Look below for the line containing "635 853 1303" and the line containing "1162 664 1226"; repeat exactly those two lines and all lines between them, and nothing else.
__________
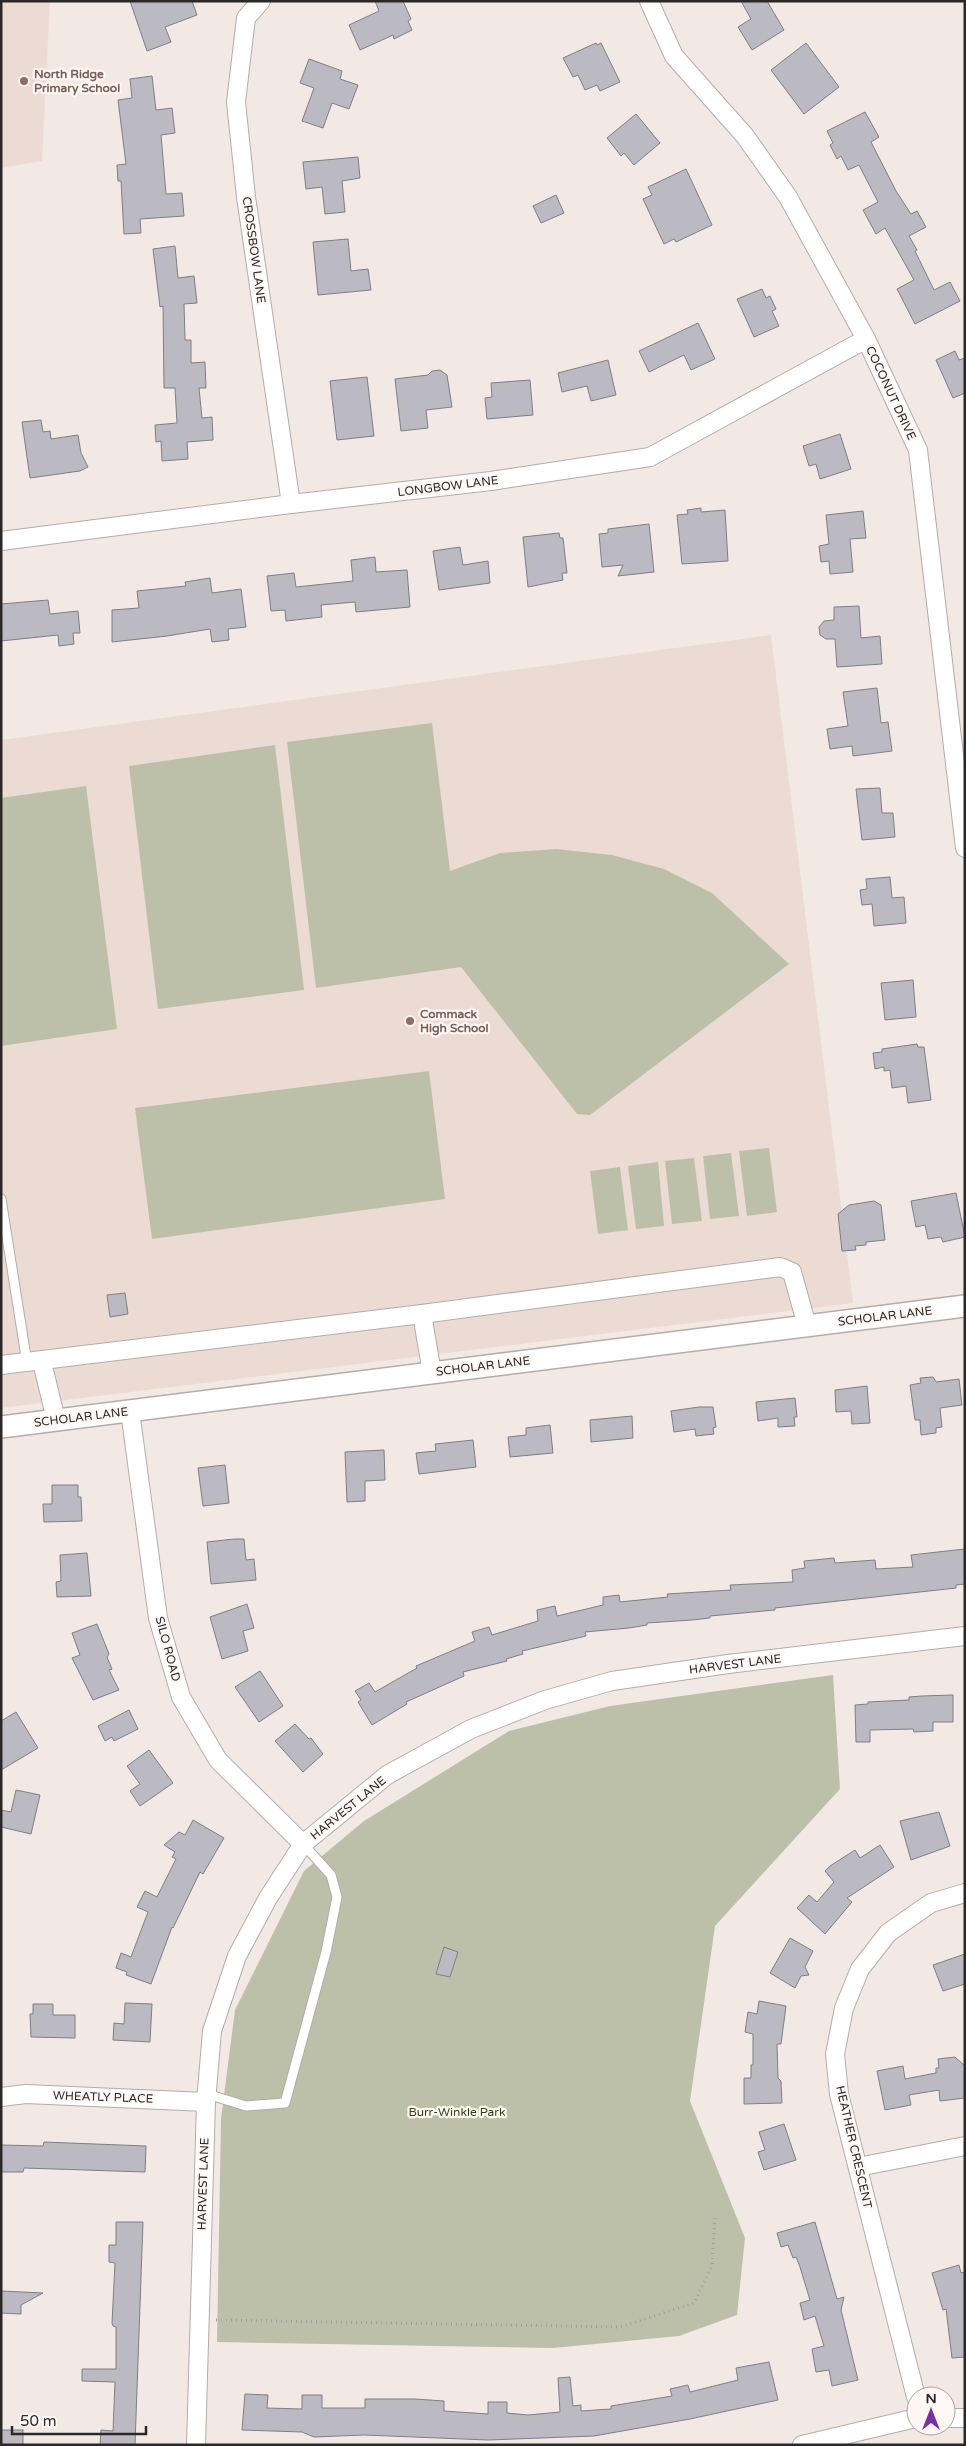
<svg xmlns="http://www.w3.org/2000/svg" width="966" height="2446" viewBox="0 0 966 2446" font-family="'Varela Round',sans-serif">
  <style>
    .built { fill: #ecdbd3 }
    .green { fill: #bdc0a8 }
    .building { fill: #bbb9c1; stroke: #7f7e86 }
    .lines { fill: none; stroke-linecap: round; stroke-linejoin: round }
    .service-casing { stroke: #b4aca8; stroke-width: 11 }
    .minor-casing { stroke: #b4aca8; stroke-width: 20 }
    .tertiary-casing { stroke: #b4aca8; stroke-width: 24 }
    .path { stroke: #a39c99; stroke-width: 3; stroke-dasharray: 1 4; stroke-linecap: butt }
    .service { stroke: #fff; stroke-width: 9 }
    .minor { stroke: #fff; stroke-width: 18 }
    .tertiary { stroke: #fff; stroke-width: 21 }
    .education-dot { fill: #8d6e63; stroke: #fef7f4; stroke-width: 2 }
    .labels { text-anchor: middle; dominant-baseline: central; stroke-width: 4.5; stroke-linejoin: round; paint-order: stroke }
    .education-label { font-size: 12px; font-weight: bold; fill: #785e54; stroke: #fef7f4; text-anchor: start }
    .street-label { font-size: 12px; fill: #2b2827; stroke: #fef7f4 }
    .park-label { font-size: 12px; fill: #393c10; stroke: #fef7f4 }
  </style>
  <rect width="100%" height="100%" fill="#f2e9e5"/>
  <!-- built -->
  <g class="built">
    <path d="M1 1H50L42 161 1 168Z"/>
    <path d="M771 635 853 1303 1 1408V740Z"/>
  </g>
  <!-- green -->
  <g class="green">
    <path d="M432 723 450 871 500 853 556 849 612 855 664 869 712 893 789 964 590 1115 577 1114 461 967 316 988 287 742Z"/>
    <path d="M275 745 304 990 158 1009 129 766Z"/>
    <path d="M86 786 117 1029 1 1046V798Z"/>
    <path d="M429 1071 445 1199 152 1239 135 1108Z"/>
    <path d="M769 1148 777 1212 747 1216 739 1151Z"/>
    <path d="M731 1153 739 1216 710 1219 703 1156Z"/>
    <path d="M694 1158 702 1221 672 1224 665 1161Z"/>
    <path d="M658 1162 664 1226 636 1229 628 1166Z"/>
    <path d="M620 1167 628 1230 598 1234 590 1171Z"/>
    <path d="M833 1675 840 1789 715 1926 690 2101 745 2238 737 2315 679 2336 553 2348 217 2342 221 2119 235 2010 304 1871 364 1821 509 1731 610 1706Z"/>
  </g>
  <!-- building -->
  <g class="building">
    <path d="M130 1H192L197 15 165 27 171 42 147 51Z"/>
    <path d="M375 1H403L411 19 408 21 412 30 394 39 393 35 360 50 349 25 379 11Z"/>
    <path d="M741 1H767L784 30 752 50 738 27 751 19Z"/>
    <path d="M596 43 597 45 601 43 620 82 600 91 597 85 585 90 578 75 573 77 563 58Z"/>
    <path d="M806 43 839 87 804 114 771 70Z"/>
    <path d="M309 59 342 71 340 79 358 85 349 109 332 103 323 128 302 121 314 88 300 83Z"/>
    <path d="M152 76 156 110 172 108 175 133 161 135 166 194 182 193 184 216 140 219 141 233 124 234 121 181H118L117 165 126 164 118 100 132 98 130 79Z"/>
    <path d="M865 112 879 137 871 142 896 191 911 214 917 211 926 227 909 236 917 250 915 251 934 290 950 282 960 301 915 324 897 289 914 280 885 228 876 234 863 210 878 202 859 165 848 170 841 156 837 159 830 145 833 143 827 131Z"/>
    <path d="M636 114 660 143 634 165 624 153 621 156 607 138Z"/>
    <path d="M358 157 360 178 342 181 345 212 325 214 322 187 306 189 303 162Z"/>
    <path d="M686 169 712 225 676 242 674 239 664 244 643 199 652 195 648 187Z"/>
    <path d="M556 195 564 213 541 223 533 206Z"/>
    <path d="M348 239 351 271 368 269 371 290 318 295 313 242Z"/>
    <path d="M175 246 178 278 194 276 197 303 184 304 185 340H191V363L205 362 206 388H199L202 418 212 417 213 440 187 442 188 459 162 461 161 441 156 442 155 425 177 423 175 388H164L163 306 160 307 153 249Z"/>
    <path d="M762 289 766 298 770 296 776 309 772 311 779 326 754 337 737 299Z"/>
    <path d="M698 323 715 359 691 370 684 355 649 372 639 351Z"/>
    <path d="M955 351 959 360 965 358V393L953 398 936 360Z"/>
    <path d="M608 360 616 395 591 401 587 386 562 392 558 373Z"/>
    <path d="M440 370 447 375 452 407 426 410 428 428 401 431 395 379 428 375 432 371Z"/>
    <path d="M367 377 374 436 337 440 330 381Z"/>
    <path d="M530 380 533 415 487 419 485 398 492 397 491 383Z"/>
    <path d="M41 420 43 432 50 431 51 439 78 435 81 453 88 467 80 471 30 478 22 422Z"/>
    <path d="M840 434 851 469 820 479 816 464 809 466 803 446Z"/>
    <path d="M701 508V512L725 510 728 561 682 564 677 515 688 514 687 510Z"/>
    <path d="M863 511 866 538 850 539 853 572 830 574 829 561 821 562 819 546 829 544 826 515Z"/>
    <path d="M649 524 654 572 618 576 623 565 602 567 599 534 608 533V529Z"/>
    <path d="M559 533 560 538H563L567 573H562L563 580 528 587 523 537Z"/>
    <path d="M460 547 463 565 488 561 490 583 439 590 433 551Z"/>
    <path d="M375 557 376 572 407 570 410 607 356 612 355 602 321 605 322 617 286 621 285 610 271 611 267 576 294 573 296 587 353 581 351 560Z"/>
    <path d="M210 578 212 593 241 589 246 627 228 629 229 640 212 642 210 629 167 636 112 642V610L139 608 137 591 186 586 185 582Z"/>
    <path d="M48 600 50 614 78 611 80 633H73L74 644 59 646 58 635 1 641V604Z"/>
    <path d="M859 606 861 638 880 636 882 664 837 667 835 639H826L820 635 819 627 824 621 834 620V607Z"/>
    <path d="M877 688 881 723 888 722 892 751 853 756 852 746 830 749 827 729 848 726 843 692Z"/>
    <path d="M880 788 882 813H893L895 837 862 840 856 789Z"/>
    <path d="M890 877 892 898 904 897 906 923 874 926 872 904 862 905 860 890 867 889 866 879Z"/>
    <path d="M913 980 916 1017 885 1020 881 983Z"/>
    <path d="M917 1044 918 1047H924L931 1100 908 1103 906 1086 892 1088 890 1070 884 1071V1067L875 1069 873 1053 882 1052V1049Z"/>
    <path d="M956 1193 965 1237 943 1242 941 1237 928 1239 925 1225 916 1227 911 1201Z"/>
    <path d="M874 1201 881 1205 885 1240 866 1242V1245L855 1246 856 1250 842 1251 838 1214 849 1205Z"/>
    <path d="M125 1293 128 1314 110 1317 107 1295Z"/>
    <path d="M933 1377 936 1382 959 1379 962 1405 940 1408 942 1427 936 1428V1433L921 1435 920 1420H915L910 1385 921 1383 920 1378Z"/>
    <path d="M867 1386 870 1423 852 1424 851 1411 836 1412 835 1390Z"/>
    <path d="M795 1398 797 1417H794L795 1426 778 1427V1418L758 1421 756 1402Z"/>
    <path d="M699 1407H713L716 1427 713 1428 714 1434 696 1436 695 1429 674 1432 671 1411Z"/>
    <path d="M632 1416 633 1438 591 1442 590 1420Z"/>
    <path d="M550 1425 553 1453 510 1457 508 1437 526 1435V1428Z"/>
    <path d="M473 1440 476 1467 419 1474 416 1453 436 1451 435 1444Z"/>
    <path d="M384 1450 385 1480 365 1481V1501L347 1502 345 1452Z"/>
    <path d="M225 1465 229 1503 203 1506 198 1468Z"/>
    <path d="M52 1485H78V1497H81L82 1521 44 1522 43 1504H52Z"/>
    <path d="M234 1539H244L246 1560 254 1559 256 1580 211 1584 207 1542Z"/>
    <path d="M965 1549V1584L956 1585V1588L775 1608V1610L710 1616V1618L692 1620 647 1623V1625L629 1628 585 1632 586 1636 522 1651 523 1654 506 1659 507 1661 463 1672 464 1676 406 1702 407 1704 372 1725 358 1702 361 1700 355 1691 369 1683 375 1692 417 1668 416 1666 475 1641 472 1632 489 1627 492 1635 538 1621 537 1610 555 1606 557 1616 603 1605V1597L619 1595 620 1602 668 1597 667 1594 731 1590 730 1585 793 1582 792 1570 805 1568 804 1561 834 1558 835 1563 875 1560 876 1569 913 1567 911 1555Z"/>
    <path d="M87 1553 91 1596 57 1597 56 1582 61 1581 60 1555Z"/>
    <path d="M247 1604 254 1628 243 1631 248 1651 222 1659 210 1617Z"/>
    <path d="M97 1624 109 1654 107 1657 112 1669 109 1670 119 1690 93 1700 72 1658 80 1655 72 1633Z"/>
    <path d="M260 1671 283 1706 259 1722 235 1687Z"/>
    <path d="M953 1695V1722H933V1731L914 1732 913 1729 870 1730V1742H856L855 1705 868 1704V1702L909 1700V1697L922 1696Z"/>
    <path d="M129 1710 138 1729 114 1741 112 1737 105 1741 98 1726Z"/>
    <path d="M16 1712 38 1748 1 1770V1721Z"/>
    <path d="M295 1724 309 1739 311 1738 323 1754 303 1772 275 1741Z"/>
    <path d="M149 1750 173 1783 140 1806 130 1791 140 1784 127 1766Z"/>
    <path d="M16 1790 40 1795 31 1834 1 1827V1810L11 1812Z"/>
    <path d="M939 1812 950 1846 911 1860 900 1821Z"/>
    <path d="M193 1820 224 1838 203 1874 200 1872 173 1928 172 1927 151 1984 126 1975 127 1972 116 1968 121 1953 131 1957 148 1912 137 1907 145 1891 157 1897 176 1859 172 1857 175 1852 164 1845 179 1832 185 1835Z"/>
    <path d="M880 1845 894 1867 847 1898 852 1902 825 1934 797 1908 809 1895 817 1902 834 1882 825 1871 830 1866 855 1850 860 1858Z"/>
    <path d="M790 1938 813 1951 805 1967 809 1975 801 1976 795 1988 770 1973Z"/>
    <path d="M444 1947 458 1952 450 1977 436 1974Z"/>
    <path d="M965 1954V1984L943 1991 933 1965Z"/>
    <path d="M759 2001 786 2006 781 2044H777L778 2078 781 2081 782 2103 744 2104V2078H751V2065H753V2034L745 2032 748 2012 757 2014Z"/>
    <path d="M125 2003 152 2004 150 2042 113 2040 114 2023 124 2024Z"/>
    <path d="M33 2004H53V2015H75V2038L31 2037 30 2014H33Z"/>
    <path d="M955 2057 965 2066V2098L940 2101 939 2090 909 2095 911 2105 885 2110 877 2071 903 2066 905 2079 936 2073V2068H939L938 2059Z"/>
    <path d="M784 2124 796 2160 764 2170 758 2152 765 2150 759 2132Z"/>
    <path d="M44 2142 146 2146 145 2172 24 2168 23 2172H1V2145L43 2146Z"/>
    <path d="M116 2222H143L135 2445H100L101 2430 113 2431 115 2382 82 2381V2369H116V2327L113 2326 112 2323 115 2263 109 2262V2245H116Z"/>
    <path d="M815 2222 837 2299 844 2297 841 2310 858 2380 832 2386 829 2370 816 2372 812 2349 824 2346 815 2316 804 2320 800 2303 810 2300 800 2267 796 2257 793 2258 788 2245 781 2247 777 2233Z"/>
    <path d="M959 2265 961 2273 965 2272V2357L952 2358 946 2309 943 2310 932 2273Z"/>
    <path d="M1 2291 43 2293 21 2305V2314L1 2313Z"/>
    <path d="M769 2362 778 2400 690 2419 594 2436 488 2440 364 2435 314 2437 302 2432 242 2430 245 2394 268 2395 267 2408 302 2409V2395H322V2408H365V2399H415L444 2401V2411L488 2414V2402H507V2413L528 2415 560 2412 558 2378 570 2377 573 2406 581 2405V2411L611 2409V2406L672 2396 670 2389 688 2385 690 2392 738 2380 736 2368Z"/>
    <rect x="1" y="2430" width="22" height="15"/>
  </g>
  <g class="lines">
    <!-- service casing -->
    <g class="service-casing">
      <g id="service">
        <path d="M1 1199 27 1363"/>
        <path d="M207 2094 246 2106 285 2103 326 1952 337 1897 331 1875 303 1844"/>
      </g>
    </g>
    <!-- minor casing -->
    <g class="minor-casing">
      <g id="minor">
        <path d="M261 1 246 18 236 102 246 197 291 504"/>
        <path d="M649 1 674 56 745 136 788 197 866 339 918 450 965 848"/>
        <path d="M1 541 291 504 491 481 650 457 866 339"/>
        <path d="M422 1314 432 1373"/>
        <path d="M42 1362 56 1420"/>
        <path d="M1 1365 422 1314 780 1267 792 1272 807 1326"/>
        <path d="M130 1411 158 1618 181 1697 218 1760 303 1844"/>
        <path d="M1 2097 26 2094 206 2102"/>
        <path d="M858 2167 965 2146"/>
        <path d="M916 2397 839 2094 835 2054 844 2008 860 1969 888 1933 931 1903 965 1893"/>
        <path d="M946 2418H965"/>
        <path d="M196 2445 206 2102 212 2031 237 1956 268 1898 303 1844 387 1775 471 1729 545 1700 612 1681 728 1664 965 1636"/>
        <path d="M802 2445 916 2418"/>
      </g>
    </g>
    <!-- tertiary casing -->
    <g class="tertiary-casing">
      <path id="tertiary" d="M1 1427 965 1306"/>
    </g>
    <!-- path -->
    <path class="path" d="M216 2320 620 2327 694 2303 712 2266 715 2217"/>
    <!-- service -->
    <use href="#service" class="service"/>
    <!-- minor -->
    <use href="#minor" class="minor"/>
    <!-- tertiary -->
    <use href="#tertiary" class="tertiary"/>
  </g>
  <!-- markers -->
  <g class="education-dot">
    <circle cx="24" cy="81" r="5"/>
    <circle cx="410" cy="1021" r="5"/>
  </g>
  <g class="labels">
    <!-- education labels -->
    <g class="education-label">
      <text x="34" y="74">North Ridge<tspan x="34" dy="14">Primary School</tspan></text>
      <text x="420" y="1014">Commack<tspan x="420" dy="14">High School</tspan></text>
    </g>
    <!-- street labels -->
    <g class="street-label">
      <text transform="translate(254 250) rotate(82)">CROSSBOW LANE</text>
      <text transform="translate(891 393) rotate(65)">COCONUT DRIVE</text>
      <text transform="translate(448 486) rotate(-7)">LONGBOW LANE</text>
      <text transform="translate(885 1316) rotate(-7)">SCHOLAR LANE</text>
      <text transform="translate(483 1366) rotate(-7)">SCHOLAR LANE</text>
      <text transform="translate(81 1417) rotate(-7)">SCHOLAR LANE</text>
      <text transform="translate(168 1649) rotate(75)">SILO ROAD</text>
      <text transform="translate(735 1664) rotate(-7)">HARVEST LANE</text>
      <text transform="translate(348 1808) rotate(-39)">HARVEST LANE</text>
      <text transform="translate(103 2097) rotate(2)">WHEATLY PLACE</text>
      <text transform="translate(854 2147) rotate(77)">HEATHER CRESCENT</text>
      <text transform="translate(203 2184) rotate(-88)">HARVEST LANE</text>
    </g>
    <!-- park labels -->
    <g class="park-label">
      <text x="457" y="2112">Burr-Winkle Park</text>
    </g>
  </g>
  <!-- border -->
  <rect width="966" height="2446" fill="none" stroke="#2b2827" stroke-width="5"/>
  <!-- north arrow -->
  <g transform="translate(931 2411)"><circle r="24" fill="#fef7f4" stroke="#aaa4a2"/>
  <path d="M0-4L9 19L0 12L-9 19Z" fill="#782fa2"/>
  <text y="-8" font-size="14" font-weight="bold" text-anchor="middle" fill="#2b2827">N</text>
  </g>
  <!-- scale -->
  <path d="M12 2426v8h134v-8" fill="none" stroke="#2b2827" stroke-width="2.5"/>
  <text x="20" y="2426" font-size="15" fill="#2b2827" stroke="#fef7f4" stroke-width="4" paint-order="stroke">50 m</text>
</svg>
__________
• [Result]
    <path d="M771 635 853 1303 1 1408V740Z"/>
  </g>
  <!-- green -->
  <g class="green">
    <path d="M432 723 450 871 500 853 556 849 612 855 664 869 712 893 789 964 590 1115 577 1114 461 967 316 988 287 742Z"/>
    <path d="M275 745 304 990 158 1009 129 766Z"/>
    <path d="M86 786 117 1029 1 1046V798Z"/>
    <path d="M429 1071 445 1199 152 1239 135 1108Z"/>
    <path d="M769 1148 777 1212 747 1216 739 1151Z"/>
    <path d="M731 1153 739 1216 710 1219 703 1156Z"/>
    <path d="M694 1158 702 1221 672 1224 665 1161Z"/>
    <path d="M658 1162 664 1226 636 1229 628 1166Z"/>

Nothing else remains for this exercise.